Le docteur Leproux (Bernard Blier) est un homme sage et bon. Il habite Courdimanche, une toute petite bourgade dont il est aussi le maire, et il jouit du respect de ses concitoyens, qui savent qu'il fait plutôt bien le boulot de maire à une période difficile: on en au printemps 1944, dans le calvados, et l'heure n'est pas vraiment à la fraternisation entre l'occupant et l'occupé. Pourtant, le Dr Leproux s'est fait un ami de l'autre côté, le dr Frantz, un médecin officier dans l'armée Allemande, qui a par ailleurs réquisitionné pour ses besoins une partie de la maison de la fille du maire. Un soir, le Dr Leproux est le seul parmi les bons patriotes de la ville à accepter de se mouiller pour soigner et recueillir un parachutiste Anglais blessé, et il est arrêté le lendemain une fois l'Anglais évacué. Mais Frantz, qui a confiance en lui, ment à ses supérieurs afin de protéger le docteur... En même temps, une idylle commence à poindre entre la fille et son locataire forcé.
C'est le troisième film de lautner, après le mystérieux film La môme aux boutons, et le soporifique film noir Marche ou crève. En compagnie du scénariste Pierre Laroche, le metteur en scène a réalisé une oeuvre qu'on qualifierait peut-être dans certains milieux d'ambiguë mais il me semble qu'elle est au contraire très claire: dans ce film, il n'y pas parmi les "bons Français" du village un seul collaborateur, pas une personne qui ne souhaite voir disparaître les Allemands. Il y a pourtant bien peu de résistants, si ce n'est un petit groupe, organisé autour d'un leader charismatique inteprété par Daniel Sorano, et une prostituée au grand coeur (Anne Doat), qui a un faible pour le Docteur Leproux, l'un de ses plus fidèles clients.
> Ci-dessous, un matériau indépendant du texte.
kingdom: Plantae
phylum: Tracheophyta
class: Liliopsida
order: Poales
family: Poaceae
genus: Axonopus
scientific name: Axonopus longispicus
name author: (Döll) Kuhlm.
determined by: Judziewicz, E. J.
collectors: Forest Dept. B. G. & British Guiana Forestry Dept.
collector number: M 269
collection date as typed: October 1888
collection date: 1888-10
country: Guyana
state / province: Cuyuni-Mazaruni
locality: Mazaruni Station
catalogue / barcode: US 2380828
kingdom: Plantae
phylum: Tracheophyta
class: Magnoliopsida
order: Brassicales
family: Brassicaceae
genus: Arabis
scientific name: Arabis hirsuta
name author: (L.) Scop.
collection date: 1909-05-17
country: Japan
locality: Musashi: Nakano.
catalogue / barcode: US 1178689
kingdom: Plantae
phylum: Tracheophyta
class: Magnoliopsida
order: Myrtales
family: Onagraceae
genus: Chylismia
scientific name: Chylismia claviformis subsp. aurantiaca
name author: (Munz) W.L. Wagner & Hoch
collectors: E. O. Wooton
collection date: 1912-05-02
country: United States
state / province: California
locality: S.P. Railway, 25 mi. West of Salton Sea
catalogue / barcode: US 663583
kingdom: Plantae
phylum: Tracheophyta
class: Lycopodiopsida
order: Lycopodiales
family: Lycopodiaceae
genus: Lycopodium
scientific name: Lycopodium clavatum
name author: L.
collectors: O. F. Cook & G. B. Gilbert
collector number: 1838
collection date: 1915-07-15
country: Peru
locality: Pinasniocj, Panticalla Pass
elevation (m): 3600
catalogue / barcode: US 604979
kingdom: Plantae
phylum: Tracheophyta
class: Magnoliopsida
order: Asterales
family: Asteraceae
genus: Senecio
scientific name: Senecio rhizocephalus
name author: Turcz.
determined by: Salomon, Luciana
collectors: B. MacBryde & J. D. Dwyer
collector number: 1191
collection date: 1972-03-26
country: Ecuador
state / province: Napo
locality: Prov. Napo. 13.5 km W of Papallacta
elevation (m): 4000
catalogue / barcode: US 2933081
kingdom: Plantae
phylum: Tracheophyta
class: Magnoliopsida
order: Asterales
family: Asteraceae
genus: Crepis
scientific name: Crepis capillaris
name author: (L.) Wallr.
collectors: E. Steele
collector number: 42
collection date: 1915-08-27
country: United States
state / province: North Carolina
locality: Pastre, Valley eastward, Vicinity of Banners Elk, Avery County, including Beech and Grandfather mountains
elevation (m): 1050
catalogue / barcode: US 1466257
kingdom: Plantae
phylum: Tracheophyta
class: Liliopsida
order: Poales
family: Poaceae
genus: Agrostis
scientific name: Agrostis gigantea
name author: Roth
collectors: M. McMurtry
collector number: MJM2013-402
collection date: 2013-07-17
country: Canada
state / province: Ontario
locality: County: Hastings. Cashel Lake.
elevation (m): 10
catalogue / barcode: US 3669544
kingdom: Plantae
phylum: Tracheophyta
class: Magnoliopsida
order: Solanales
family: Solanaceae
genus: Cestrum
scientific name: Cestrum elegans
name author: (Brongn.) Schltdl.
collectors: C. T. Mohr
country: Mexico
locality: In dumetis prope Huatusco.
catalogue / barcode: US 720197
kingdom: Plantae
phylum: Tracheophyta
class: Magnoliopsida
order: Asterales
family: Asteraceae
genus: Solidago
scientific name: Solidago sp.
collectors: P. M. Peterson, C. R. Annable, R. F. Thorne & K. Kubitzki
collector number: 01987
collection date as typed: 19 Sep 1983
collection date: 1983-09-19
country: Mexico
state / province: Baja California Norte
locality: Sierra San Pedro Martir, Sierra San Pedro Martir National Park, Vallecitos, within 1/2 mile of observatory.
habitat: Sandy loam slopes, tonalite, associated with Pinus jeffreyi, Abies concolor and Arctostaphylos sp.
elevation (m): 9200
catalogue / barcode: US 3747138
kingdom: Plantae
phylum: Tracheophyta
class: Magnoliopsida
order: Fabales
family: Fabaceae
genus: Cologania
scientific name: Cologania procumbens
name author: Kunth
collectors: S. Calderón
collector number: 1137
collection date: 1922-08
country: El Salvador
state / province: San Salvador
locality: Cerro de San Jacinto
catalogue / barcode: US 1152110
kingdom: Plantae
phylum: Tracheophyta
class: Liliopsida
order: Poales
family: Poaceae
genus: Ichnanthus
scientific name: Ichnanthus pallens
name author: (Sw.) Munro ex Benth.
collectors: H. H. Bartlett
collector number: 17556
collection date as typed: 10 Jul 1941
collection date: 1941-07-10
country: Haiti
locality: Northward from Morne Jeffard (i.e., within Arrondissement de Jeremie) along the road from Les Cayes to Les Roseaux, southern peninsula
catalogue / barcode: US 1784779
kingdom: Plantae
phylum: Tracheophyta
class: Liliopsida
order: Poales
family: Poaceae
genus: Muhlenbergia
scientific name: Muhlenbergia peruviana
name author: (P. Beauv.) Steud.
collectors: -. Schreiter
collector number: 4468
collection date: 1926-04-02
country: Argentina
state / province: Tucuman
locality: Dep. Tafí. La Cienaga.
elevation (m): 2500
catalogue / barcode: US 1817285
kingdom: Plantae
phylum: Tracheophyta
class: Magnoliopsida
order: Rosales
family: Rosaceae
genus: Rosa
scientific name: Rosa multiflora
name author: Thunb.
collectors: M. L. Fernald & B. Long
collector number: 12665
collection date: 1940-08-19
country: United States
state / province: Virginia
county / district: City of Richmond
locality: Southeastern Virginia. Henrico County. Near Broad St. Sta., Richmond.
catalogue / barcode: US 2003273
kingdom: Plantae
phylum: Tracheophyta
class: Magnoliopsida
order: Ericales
Mais les braves gens n'aiment pas que l'on suive une autre route qu'eux, pour citer le poête, et l'amitié naissante entre les deux docteurs gène tout le monde; de plus, l'histoire d'amour entre la fille Leproux et le docteur Frantz met assez vite le feu aux poudres... Les index accusateurs se lèvent assez vite, et pour ne rien arranger, les alliés arrivent. Lautner signe un film qui, en réalité, ne parle absolument pas de la guerre, ni de la querelle souvent signalée de façon ironique par Pierre Desproges ("Résistance ou collaboration, il faut choisir"): non, ce film parle d'humanité, justement, du droit de ne pas choisir entre un humain et un autre. Le Docteur Frantz, qui se réfugie derrière le patriotisme et l'honneur militaire, n'est en rien un nazi, par contre pour lui, les résistants sont des terroristes. A dessein, le scénario brouille les pistes du spectateur en nous montrant les résistants se trompant, et détruisant un train de la Croix Rouge, ou encore en montrant les effets des bombardements Alliés sur les villages Normands. On est donc bien loin du Jour le plus long et de son cortège lénifiant et sans équivoque de Français tous résistants...
Au milieu de ce film parfois maladroit (Les dialogues qui véhiculent la comédie font mouche, mais ceux qui se chargent du drame sont d'une lourdeur embarrassante, sauf quand c'est Blier qui parle, bien sur), c'est le Docteur Leproux qui fait office de fil rouge. Ce film est entièrement dédié à la figure d'un homme qui pourrait bien avoir été fusillé à la libération, dont la fille aurait pu être tondue, et qui aurait tout aussi bien pu être qualifié de juste, tant il est au service des autres; à l'officier Allemand qui l'informe que des otages Français pourraient bien être exécutés si quiconque vient au secours de parachutistes Anglais, il annonce être volontaire pour être dans lapremière charette. A aucun moment il ne se compromet, ni ne juge; et lors de son arrestation par des troupes Allemandes composées essentiellement de très jeunes recrues, l'un de ceux qui le mènent à la place du village trébuche, il lui vient aussitôt en aide. Blier, tout en retenue, trouve dans cet étrange apôtre d'un genre bien rare dans le cinéma Français un rôle en or, l'un de ses plus beaux pour autant que je puisse en juger, et Lautner, quelques années avant de franchir le pas en se lançant dans le polar parodique pour le reste de sa carrière, signe un film généreux, profond, et rudement beau.